The dollar fell as doubts grew yesterday that the G7 would move to support it, while Asian stocks stalled as investors focused on weakness in US tech earnings over strong results in financial stocks.
Persistent concerns about the US current account deficit also helped soften the dollar, traders said. The euro bought US$1.2688 by 7am, up from a one-month low of US$1.2350 hit late last week.
The dollar weakened against the yen to around ¥106.78, just off last week's three-year lows around ¥105.70.
Tokyo stocks gave up early gains after electronics components makers, such as Alps Electric Co Ltd, fell following disappointing earnings by their US peers.
"Banks and corporations are taking profits on their shareholdings ahead of bookclosings [at the end of March], and that selling is cancelling out buying by foreign investors, who are still pretty bullish on Japanese shares," said Norihiro Fujito, a senior investment strategist at Mitsubishi Securities.
The tech-sensitive Nikkei average ended down 0.02 percent at 11,000.70, after a 0.91 percent decline in the previous session and well below its morning high of 11,115.13.
Alps Electric sank 4.97 percent after the US hard-disk drive industry leader Seagate Technology warned that current-quarter earnings would fall below analyst expectations.
A rebound in National Australia Bank and gains in other major banks helped drive Australia's benchmark stock index to its highest close in 19 months. The benchmark S&P/ASX 200 index rose 0.6 percent to 3,326.6.
Most other markets in Asia were closed for the Lunar New Year.
In Europe, early estimates indicated rises of 14 to 16 points on London's FTSE, 10 to 26 points on Germany's Dax and between two and 24 points on France's Cac-40.
Traders were keenly awaiting results from the world's top mobile phone maker Nokia, due at 11am, which were expected to show solid Christmas sales, but also increased competition from Asian competitors such as Samsung Electronics and LG Electronics.
Foreign exchange dealers expected more choppy trade as the market seeks hints about whether, if at all, policymakers from the G7 industrial countries nations will express a concerted view on the dollar's weakness at their meeting in Florida on Feb. 6 and 7.

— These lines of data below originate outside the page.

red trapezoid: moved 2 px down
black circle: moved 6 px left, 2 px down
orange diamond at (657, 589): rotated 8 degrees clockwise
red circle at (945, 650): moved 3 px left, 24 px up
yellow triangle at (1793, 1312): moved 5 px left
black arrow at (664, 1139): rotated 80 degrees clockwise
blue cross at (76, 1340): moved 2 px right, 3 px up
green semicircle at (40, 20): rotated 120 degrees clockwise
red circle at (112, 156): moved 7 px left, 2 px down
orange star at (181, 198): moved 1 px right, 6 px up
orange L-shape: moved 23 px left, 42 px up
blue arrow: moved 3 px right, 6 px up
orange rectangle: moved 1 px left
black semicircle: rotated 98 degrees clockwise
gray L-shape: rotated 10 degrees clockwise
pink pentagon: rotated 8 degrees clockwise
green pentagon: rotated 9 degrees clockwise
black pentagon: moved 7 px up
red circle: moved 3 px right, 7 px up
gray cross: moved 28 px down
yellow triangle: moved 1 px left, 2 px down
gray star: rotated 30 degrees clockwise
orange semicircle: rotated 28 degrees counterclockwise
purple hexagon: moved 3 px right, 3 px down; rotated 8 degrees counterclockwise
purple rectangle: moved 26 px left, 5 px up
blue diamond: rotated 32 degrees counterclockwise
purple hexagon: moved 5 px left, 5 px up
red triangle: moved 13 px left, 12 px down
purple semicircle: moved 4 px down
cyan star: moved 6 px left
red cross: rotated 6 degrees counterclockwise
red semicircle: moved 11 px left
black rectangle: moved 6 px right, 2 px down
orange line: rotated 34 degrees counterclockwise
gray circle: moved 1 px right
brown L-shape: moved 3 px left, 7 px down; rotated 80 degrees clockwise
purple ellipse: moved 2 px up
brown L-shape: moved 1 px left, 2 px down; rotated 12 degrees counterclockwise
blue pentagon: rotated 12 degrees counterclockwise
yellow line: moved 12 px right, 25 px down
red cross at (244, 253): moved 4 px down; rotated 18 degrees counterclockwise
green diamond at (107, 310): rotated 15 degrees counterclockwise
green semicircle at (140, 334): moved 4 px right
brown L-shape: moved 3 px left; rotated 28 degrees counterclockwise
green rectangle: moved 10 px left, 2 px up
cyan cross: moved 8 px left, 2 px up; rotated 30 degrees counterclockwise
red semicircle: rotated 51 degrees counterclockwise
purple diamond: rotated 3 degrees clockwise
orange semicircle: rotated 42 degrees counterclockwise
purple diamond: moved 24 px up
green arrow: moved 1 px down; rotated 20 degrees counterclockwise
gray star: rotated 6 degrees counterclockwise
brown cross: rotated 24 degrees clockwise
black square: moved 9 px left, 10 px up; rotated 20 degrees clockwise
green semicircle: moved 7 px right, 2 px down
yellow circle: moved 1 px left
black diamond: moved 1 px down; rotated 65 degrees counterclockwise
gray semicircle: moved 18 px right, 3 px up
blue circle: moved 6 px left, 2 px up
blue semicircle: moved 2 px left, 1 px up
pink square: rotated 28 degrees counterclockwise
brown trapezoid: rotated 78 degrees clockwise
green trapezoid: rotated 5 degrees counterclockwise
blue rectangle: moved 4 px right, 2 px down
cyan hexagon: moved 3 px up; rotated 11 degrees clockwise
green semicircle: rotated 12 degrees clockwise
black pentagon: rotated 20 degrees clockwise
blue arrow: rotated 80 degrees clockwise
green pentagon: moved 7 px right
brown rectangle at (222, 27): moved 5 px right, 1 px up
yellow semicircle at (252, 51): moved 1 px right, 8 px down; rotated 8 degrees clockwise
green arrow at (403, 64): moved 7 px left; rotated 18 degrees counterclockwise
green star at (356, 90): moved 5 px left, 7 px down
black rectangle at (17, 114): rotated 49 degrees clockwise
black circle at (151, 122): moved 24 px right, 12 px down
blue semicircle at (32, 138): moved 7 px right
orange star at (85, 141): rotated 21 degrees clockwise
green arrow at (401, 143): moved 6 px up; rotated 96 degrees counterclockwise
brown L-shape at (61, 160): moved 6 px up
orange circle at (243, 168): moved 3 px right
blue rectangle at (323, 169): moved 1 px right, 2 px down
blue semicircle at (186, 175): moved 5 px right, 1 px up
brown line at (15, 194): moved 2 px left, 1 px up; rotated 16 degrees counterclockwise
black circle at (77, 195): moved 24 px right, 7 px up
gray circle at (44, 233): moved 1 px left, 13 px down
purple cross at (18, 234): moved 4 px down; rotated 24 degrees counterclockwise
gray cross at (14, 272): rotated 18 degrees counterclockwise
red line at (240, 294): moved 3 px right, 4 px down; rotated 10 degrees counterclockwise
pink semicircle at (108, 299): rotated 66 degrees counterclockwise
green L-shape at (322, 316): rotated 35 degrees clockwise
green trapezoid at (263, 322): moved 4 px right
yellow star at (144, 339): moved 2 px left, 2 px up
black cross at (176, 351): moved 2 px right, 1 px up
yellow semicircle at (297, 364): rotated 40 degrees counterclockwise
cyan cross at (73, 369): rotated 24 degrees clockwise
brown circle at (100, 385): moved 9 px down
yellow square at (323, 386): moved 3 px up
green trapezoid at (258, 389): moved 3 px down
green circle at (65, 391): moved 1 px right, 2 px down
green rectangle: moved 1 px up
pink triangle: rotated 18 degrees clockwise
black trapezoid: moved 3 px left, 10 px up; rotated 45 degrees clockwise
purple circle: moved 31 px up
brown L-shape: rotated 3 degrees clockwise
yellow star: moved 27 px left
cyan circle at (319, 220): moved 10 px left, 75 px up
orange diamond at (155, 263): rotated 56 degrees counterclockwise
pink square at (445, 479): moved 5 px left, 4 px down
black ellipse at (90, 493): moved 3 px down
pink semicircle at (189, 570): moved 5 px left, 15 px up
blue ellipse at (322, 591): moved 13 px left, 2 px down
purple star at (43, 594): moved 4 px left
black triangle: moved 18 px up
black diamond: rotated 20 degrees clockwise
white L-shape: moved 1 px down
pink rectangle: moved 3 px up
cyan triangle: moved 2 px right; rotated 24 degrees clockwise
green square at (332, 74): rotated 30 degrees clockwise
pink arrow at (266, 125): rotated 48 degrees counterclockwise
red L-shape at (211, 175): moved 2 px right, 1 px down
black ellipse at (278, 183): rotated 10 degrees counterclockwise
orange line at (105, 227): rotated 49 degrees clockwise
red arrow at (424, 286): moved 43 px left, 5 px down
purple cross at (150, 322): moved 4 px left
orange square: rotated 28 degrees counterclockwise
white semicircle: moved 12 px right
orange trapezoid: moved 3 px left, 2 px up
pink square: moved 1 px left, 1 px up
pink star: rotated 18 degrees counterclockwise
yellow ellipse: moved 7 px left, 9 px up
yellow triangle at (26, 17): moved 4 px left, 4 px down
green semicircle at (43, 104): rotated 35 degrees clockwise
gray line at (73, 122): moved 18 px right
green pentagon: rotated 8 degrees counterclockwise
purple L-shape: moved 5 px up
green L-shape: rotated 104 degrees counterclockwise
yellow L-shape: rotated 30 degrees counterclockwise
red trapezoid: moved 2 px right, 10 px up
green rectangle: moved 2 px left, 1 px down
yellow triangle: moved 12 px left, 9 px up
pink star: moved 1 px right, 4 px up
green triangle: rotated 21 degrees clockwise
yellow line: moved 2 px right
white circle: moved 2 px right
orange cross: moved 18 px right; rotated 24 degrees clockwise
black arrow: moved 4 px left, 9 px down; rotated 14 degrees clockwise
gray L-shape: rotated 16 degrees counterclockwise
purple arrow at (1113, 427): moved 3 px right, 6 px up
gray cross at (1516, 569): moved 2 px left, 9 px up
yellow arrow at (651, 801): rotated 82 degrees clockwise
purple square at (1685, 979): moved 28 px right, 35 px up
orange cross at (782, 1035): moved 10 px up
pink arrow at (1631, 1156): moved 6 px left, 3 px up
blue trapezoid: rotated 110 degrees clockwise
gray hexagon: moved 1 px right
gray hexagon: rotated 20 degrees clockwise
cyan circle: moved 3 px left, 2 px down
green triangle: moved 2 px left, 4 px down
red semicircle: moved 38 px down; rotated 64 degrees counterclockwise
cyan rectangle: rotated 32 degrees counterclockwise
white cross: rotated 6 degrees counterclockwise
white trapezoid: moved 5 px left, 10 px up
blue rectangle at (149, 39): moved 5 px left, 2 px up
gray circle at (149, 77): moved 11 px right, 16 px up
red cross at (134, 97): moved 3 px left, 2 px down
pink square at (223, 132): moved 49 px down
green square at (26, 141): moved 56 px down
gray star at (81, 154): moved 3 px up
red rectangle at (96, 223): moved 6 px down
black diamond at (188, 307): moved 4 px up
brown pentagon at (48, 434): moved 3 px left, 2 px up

"European officials started screaming about the euro's strength, but looking at what happened after the G7 in Dubai, I don't think they want to mention anything explicitly this time," said Toru Umemoto, a Morgan Stanley currency strategist in Tokyo.
At the Dubai meeting, G7 ministers called for more flexible exchange rates, a call the market perceived was aimed at Asia but which, in the weeks that followed, drove the dollar down against the euro.
Meanwhile, data showed foreign investors bought a record amount of Japanese bonds last week and analysts said they would keep on buying as long as the yen looked likely to climb higher.
Foreign investors bought a net ¥767 billion (US$7.18 billion) of Japanese bonds in the holiday-shortened week of Jan. 12 to 16 after net purchases of ¥61.2 billion the previous week, Ministry of Finance data showed yesterday.
Japanese government bond (JGB) prices rose yesterday following a good result at a ¥500 billion (US$4.7 billion) 20-year JGB auction.
The price of key 10-year JGB futures for March delivery rose 0.22 point to ¥138.79, while the benchmark 10-year JGB yield fell two basis points on the day to 1.315 percent.
In Asia, NYMEX crude oil futures rebounded ahead of the release of weekly US oil inventory data, clawing back most of the previous day's one percent drop.
Crude prices are near 10-month highs amid a sustained US cold spell and with US commercial crude oil inventories at their lowest level since 1975.